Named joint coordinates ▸
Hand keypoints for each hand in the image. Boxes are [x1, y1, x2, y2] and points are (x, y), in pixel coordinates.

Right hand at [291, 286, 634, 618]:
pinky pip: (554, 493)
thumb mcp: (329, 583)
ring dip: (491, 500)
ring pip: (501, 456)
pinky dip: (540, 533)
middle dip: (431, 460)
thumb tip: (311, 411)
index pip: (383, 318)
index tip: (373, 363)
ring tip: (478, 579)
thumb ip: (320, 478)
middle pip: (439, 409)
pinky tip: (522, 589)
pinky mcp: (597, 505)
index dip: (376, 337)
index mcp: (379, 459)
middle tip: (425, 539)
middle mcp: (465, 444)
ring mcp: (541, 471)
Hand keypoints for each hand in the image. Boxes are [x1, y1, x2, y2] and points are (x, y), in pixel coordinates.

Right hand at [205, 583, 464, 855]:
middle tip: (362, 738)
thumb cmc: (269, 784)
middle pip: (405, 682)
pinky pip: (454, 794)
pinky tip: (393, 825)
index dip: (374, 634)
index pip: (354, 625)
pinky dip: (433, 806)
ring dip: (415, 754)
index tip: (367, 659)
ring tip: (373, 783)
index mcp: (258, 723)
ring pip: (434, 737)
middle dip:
==
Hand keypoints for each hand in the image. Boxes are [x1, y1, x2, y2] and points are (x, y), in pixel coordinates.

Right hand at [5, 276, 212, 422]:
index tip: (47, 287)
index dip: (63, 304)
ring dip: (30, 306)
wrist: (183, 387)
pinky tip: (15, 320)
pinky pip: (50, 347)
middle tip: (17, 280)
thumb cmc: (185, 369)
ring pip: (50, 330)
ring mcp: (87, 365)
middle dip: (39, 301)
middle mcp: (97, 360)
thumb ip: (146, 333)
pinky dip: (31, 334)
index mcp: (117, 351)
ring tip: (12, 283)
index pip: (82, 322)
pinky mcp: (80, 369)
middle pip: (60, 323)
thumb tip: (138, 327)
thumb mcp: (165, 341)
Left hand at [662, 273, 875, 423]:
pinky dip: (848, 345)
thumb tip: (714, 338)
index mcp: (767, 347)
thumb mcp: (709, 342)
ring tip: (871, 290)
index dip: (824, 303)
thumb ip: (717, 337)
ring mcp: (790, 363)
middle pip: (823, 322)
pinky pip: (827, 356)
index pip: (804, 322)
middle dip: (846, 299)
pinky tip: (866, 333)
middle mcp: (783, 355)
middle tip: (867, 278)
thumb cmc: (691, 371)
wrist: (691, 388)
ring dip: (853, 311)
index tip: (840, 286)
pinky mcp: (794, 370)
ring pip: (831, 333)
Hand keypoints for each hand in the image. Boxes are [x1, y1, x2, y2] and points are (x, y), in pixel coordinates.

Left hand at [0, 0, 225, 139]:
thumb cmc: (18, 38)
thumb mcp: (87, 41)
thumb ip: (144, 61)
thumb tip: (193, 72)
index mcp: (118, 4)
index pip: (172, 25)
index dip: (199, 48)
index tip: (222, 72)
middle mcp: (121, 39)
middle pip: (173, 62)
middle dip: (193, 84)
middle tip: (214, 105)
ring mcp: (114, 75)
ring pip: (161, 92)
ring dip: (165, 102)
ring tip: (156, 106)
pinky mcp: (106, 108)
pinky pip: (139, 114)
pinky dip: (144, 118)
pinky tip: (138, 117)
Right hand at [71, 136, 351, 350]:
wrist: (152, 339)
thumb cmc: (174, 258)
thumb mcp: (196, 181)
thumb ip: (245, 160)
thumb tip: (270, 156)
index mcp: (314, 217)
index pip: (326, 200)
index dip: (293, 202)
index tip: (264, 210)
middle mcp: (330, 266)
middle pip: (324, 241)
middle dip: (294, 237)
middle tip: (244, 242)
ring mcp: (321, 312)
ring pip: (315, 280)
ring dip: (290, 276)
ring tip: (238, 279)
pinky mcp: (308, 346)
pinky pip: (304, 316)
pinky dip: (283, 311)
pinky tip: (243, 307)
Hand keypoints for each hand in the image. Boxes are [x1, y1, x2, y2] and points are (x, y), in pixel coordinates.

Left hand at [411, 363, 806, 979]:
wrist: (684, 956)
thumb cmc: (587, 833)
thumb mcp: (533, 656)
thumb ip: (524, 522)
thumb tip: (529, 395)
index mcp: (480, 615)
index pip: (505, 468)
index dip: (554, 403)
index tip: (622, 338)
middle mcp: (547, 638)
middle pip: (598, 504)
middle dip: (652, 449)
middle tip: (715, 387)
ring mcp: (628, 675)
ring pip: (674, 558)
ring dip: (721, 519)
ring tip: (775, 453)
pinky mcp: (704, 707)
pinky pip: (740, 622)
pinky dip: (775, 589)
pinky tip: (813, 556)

What this task involves ▸ Look back at the entries above. Retype the line with "middle mcp: (783, 355)", the line with "pinky tip: (813, 556)", and all lines in between.

Solution for this exercise ▸
middle mcp: (783, 355)
middle tip: (867, 278)
thumb cmc: (691, 371)
wrist: (691, 388)
ring dip: (853, 311)
index tip: (840, 286)
pinky mcp: (794, 370)
ring pip: (831, 333)
Hand keypoints for each hand in the image. Boxes are [x1, y1, x2, y2] and points are (x, y), in pixel coordinates.

Left hand at [0, 0, 225, 139]:
thumb cmc: (18, 38)
thumb mcp: (87, 41)
thumb ip: (144, 61)
thumb tip: (193, 72)
index mcp: (118, 4)
index pip: (172, 25)
index dip: (199, 48)
index tip: (222, 72)
middle mcp: (121, 39)
middle pip: (173, 62)
middle dip: (193, 84)
middle tip: (214, 105)
ring mcp: (114, 75)
ring pip: (161, 92)
ring dip: (165, 102)
ring tip: (156, 106)
pinky mcp: (106, 108)
pinky pip: (139, 114)
pinky dip: (144, 118)
pinky tip: (138, 117)
Right hand at [71, 136, 351, 350]:
wrist: (152, 339)
thumb cmc: (174, 258)
thumb mcp: (196, 181)
thumb ip: (245, 160)
thumb tip: (270, 156)
index mcp: (314, 217)
index pip: (326, 200)
index dip: (293, 202)
index tip: (264, 210)
middle mcp: (330, 266)
middle pip: (324, 241)
middle dip: (294, 237)
middle tip: (244, 242)
ring mcp: (321, 312)
ring pip: (315, 280)
ring dip: (290, 276)
ring tip: (238, 279)
pinky mcp: (308, 346)
pinky pip: (304, 316)
pinky dip: (283, 311)
pinky tip: (243, 307)
Hand keypoints for each hand in the image. Boxes are [x1, y1, x2, y2] and points are (x, y), in pixel coordinates.

Left hand at [411, 363, 806, 979]:
wrist: (684, 956)
thumb cmc: (587, 833)
thumb mcp: (533, 656)
thumb ip: (524, 522)
thumb tip: (529, 395)
index mcp: (480, 615)
index pip: (505, 468)
index dip: (554, 403)
index tip: (622, 338)
middle mcp: (547, 638)
middle pip: (598, 504)
middle dip: (652, 449)
middle tip: (715, 387)
ring mcp: (628, 675)
ring pip: (674, 558)
ring dip: (721, 519)
ring tip: (775, 453)
pinky mcp: (704, 707)
pinky pip: (740, 622)
pinky dip: (775, 589)
pinky tip: (813, 556)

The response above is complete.